FoodService Director, April 8, 2026: HHS Partners With Washington D.C. Restaurant Group Chef Geoff’s to Bring Scratch-Made Restaurant Fare to Knollwood Life Plan Community. Cover Counts Tripled on Night One. Scratch Cooking Now Runs at 85–95% Across the Entire Community.

FoodService Director’s April 8 profile documents a first for senior living: HHS [a foodservice management provider] partnered with Chef Geoff’s, a Washington D.C. restaurant group, to run the independent living dining room at Knollwood Life Plan Community — at the request of residents already familiar with the brand. Cover counts tripled on night one, jumping from 45 to 120. Scratch cooking now runs at 85–95% across the entire community including assisted living and memory care.

THE MAGIC DUST

The cover count tripling on night one is the only metric that matters — residents voting with their feet. That number tells the whole story of what happens when a dining program stops approximating restaurant quality and starts delivering it. The same partnership model is available to corporate dining programs, hospital dietary departments, and campus dining in any city with strong restaurant cultures. The barrier is not finding the right partner. It is the institutional assumption that food service management and restaurant hospitality belong to different worlds. HHS and Chef Geoff’s just proved they do not.

 

🔒  CORRECTIONS

Davis Vanguard / UC Berkeley Law, April 2026: California Spends Up to $300 Million Per Year Incarcerating 740 Elderly Women. Healthcare Costs Reach $140,000 Per Year for a 70-Year-Old Incarcerated Person. “Prisons Are Not Made for Elderly Women.” The Aging Incarcerated Population Is Now the Fastest-Growing Driver of Corrections Healthcare Costs — and Nutritional Adequacy Is at the Center of It.

Davis Vanguard reported this month on a March 2026 UC Berkeley Law Policy Advocacy Clinic report, “No Time to Wait,” documenting the intersection of aging, healthcare costs, and correctional infrastructure.
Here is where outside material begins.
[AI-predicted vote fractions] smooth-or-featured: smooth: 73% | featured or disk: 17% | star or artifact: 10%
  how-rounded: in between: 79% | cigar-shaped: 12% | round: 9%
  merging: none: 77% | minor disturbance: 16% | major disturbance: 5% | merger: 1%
California incarcerates approximately 3,600 people in its two women’s prisons, with roughly 1 in 5 over age 50. Average annual healthcare costs hover around $57,000 per incarcerated person statewide but rise to approximately $87,000 for those in their 60s and nearly $140,000 for a 70-year-old. Prison conditions — stress, inadequate medical care, and diets built around cost-per-meal constraints rather than clinical nutritional requirements — are documented accelerants of the chronic illness burden driving those costs.

THE MAGIC DUST

The $140,000 annual healthcare cost for a 70-year-old incarcerated Californian is the downstream bill for decades of under-investment in the food program. The chronic illness profile of incarcerated people over 50 — higher rates of cardiovascular disease, diabetes, and hypertension than age-matched peers — is a direct consequence of years of inadequate nutrition on per-meal budgets of $1 to $4.50 per day. In senior living, this math is intuitive: dining quality is a health outcome driver, and health costs are what you pay when the program is inadequate. The UC Berkeley report gives correctional dietary directors the data structure to make that argument to fiscal administrators — and to everyone else who controls the food budget.